5. Les nouvelles thérapeutiques antipaludiques : perspectives (3, 4).

Les différents éléments des trophozoïtes de P. falciparum  sont les cibles des nouvelles molécules en cours d’évaluation. Elles agissent :

5.1. au niveau de la vacuole digestive par inhibition des protéinases vacuolaires qui participent à la protéolyse de l’hémoglobine ;

5.2 au niveau du cytosol par interaction avec le métabolisme du fer : des chélateurs du fer, comme la desferrioxamine, ont montré leur capacité de diminuer la croissance parasitaire ; la ribonucléotide réductase (RNRase), enzyme qui règle la synthèse d’ADN, pourrait être la cible de la desferrioxamine;

5.3. au niveau de la membrane plasmique parasitaire par blocage du transporteur de choline qui  fournit au parasite un précurseur indispensable pour la synthèse de la phosphatidylcholine, principal phospholipide plasmodial, les phospholipides étant les constituants majeurs des membranes du plasmodium ;

D’autre part, la réversion de la chloroquinorésistance chez P. falciparum par des molécules de synthèse et gènes associés aux mécanismes de résistance (Pfcrt et Pfmdr1) a pour objectif de freiner la fuite de la chloroquine hors de l’hématie parasitée (inhibiteurs calciques vérapamil-like).

5.4. au niveau de l’apicoplaste, d’autres antibiotiques pourraient être actifs : les fluoroquinolones, qui bloquent des topoisomérases spécifiques et la fosmidomycine, qui est un inhibiteur de la synthèse des isoprénoïdes.

 

Les récents progrès dans l’identification et le développement de nouvelles molécules devraient permettre d’avoir un choix plus important d’antipaludiques dans un proche avenir. Mais,  les cibles des nouvelles molécules sont identiques à celles des antipaludiques actuels. Il en est ainsi des trioxaquines, nouvelles molécules synthétiques constituées d’un groupement de type quinoléine (comme dans la chloroquine), lié de manière covalente avec un groupement endoperoxyde (comme l’artémisinine).

Y a-t-il d’autres voies thérapeutiques à explorer ?

 

Références 

 

(1) Ambroise-Thomas P. Traitement du paludisme : prévenir les résistances par les associations d’antipaludiques.

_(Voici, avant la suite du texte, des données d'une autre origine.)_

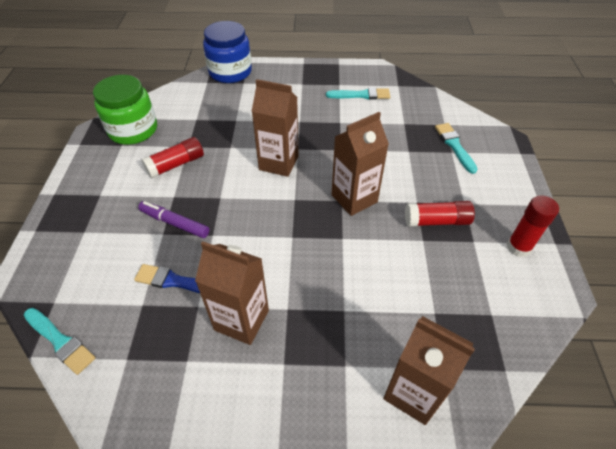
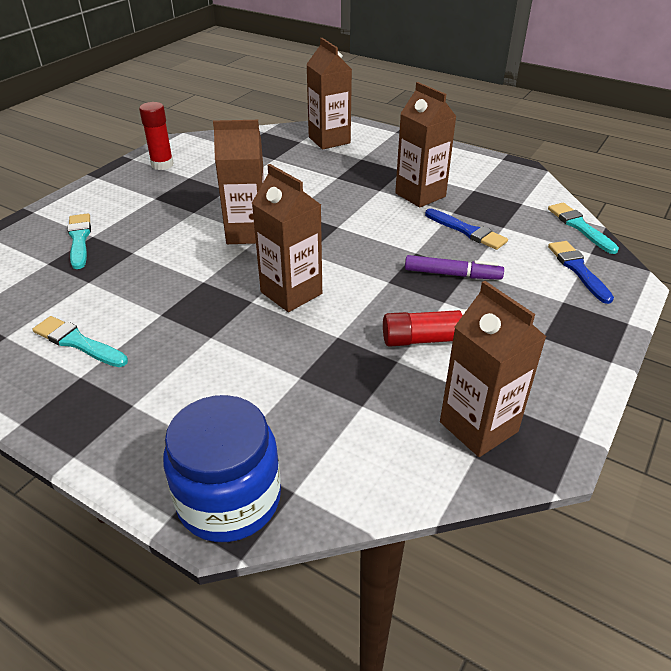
camera: 150 degrees left, 10 degrees down
green jar [93,75,157,145] -> brown carton [440,281,546,457]
purple marker [138,201,210,238] -> purple marker turned 45 degrees counterclockwise [405,255,504,280]
red glue stick [405,201,475,227] -> none
turquoise brush [435,123,478,174] -> turquoise brush turned 150 degrees clockwise [67,213,91,269]
none -> blue brush [548,241,614,304]

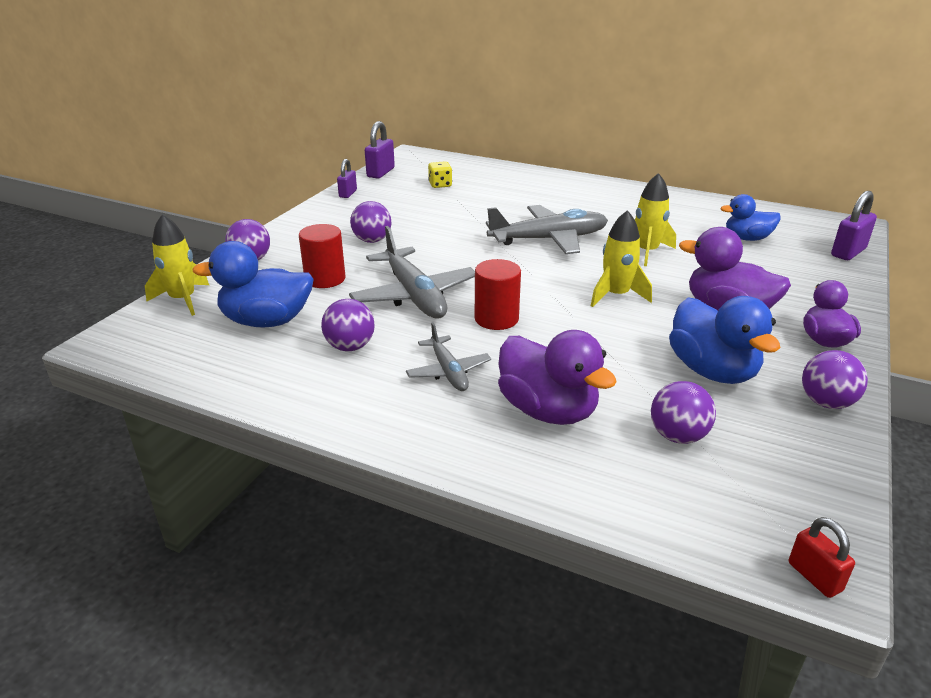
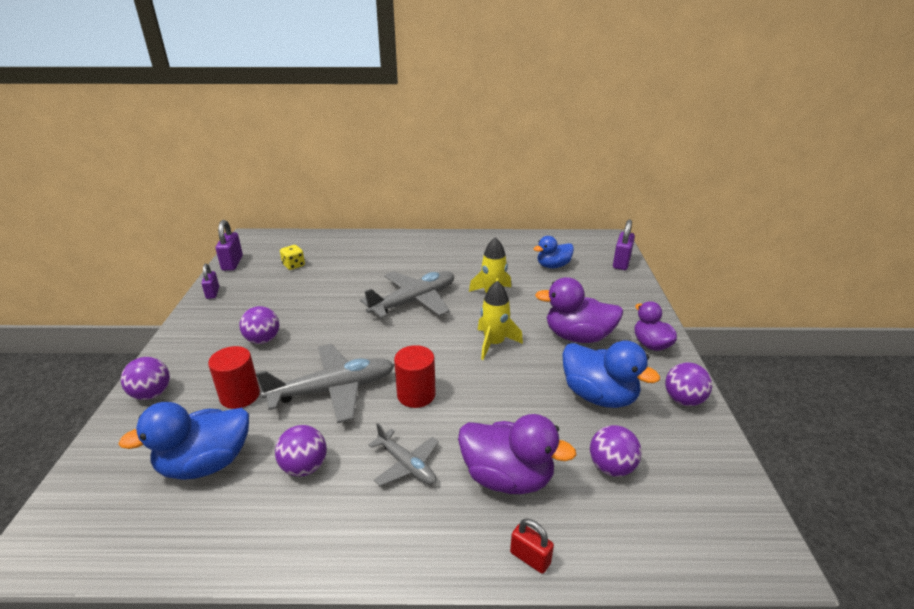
camera: 25 degrees left, 0 degrees up
yellow rocket [145,214,209,316] -> none
grey plane [349,226,475,318] -> grey plane turned 60 degrees counterclockwise [256,344,394,423]
red padlock [789,517,855,598] -> red padlock moved to [510,519,554,574]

Med. Trop., 2000, 60, 219-222.

(2) Touze J.E., Fourcade L., Pradines B., Hovette P., Paule P., Heno Ph. Les modes d’action des antipaludiques. Intérêt de l’association atovaquone-proguanil. Med. Trop., 2002, 62, 219-224.

(3) Pradines B., Vial H., Olliaro P. Prophylaxie et traitement du paludisme : problèmes, récents développements et perspectives. Med. Trop., 2003, 63, 79-98.

(4) Danis M. Avancées thérapeutiques contre le paludisme en 2003. Med. Trop., 2003, 63, 267-270.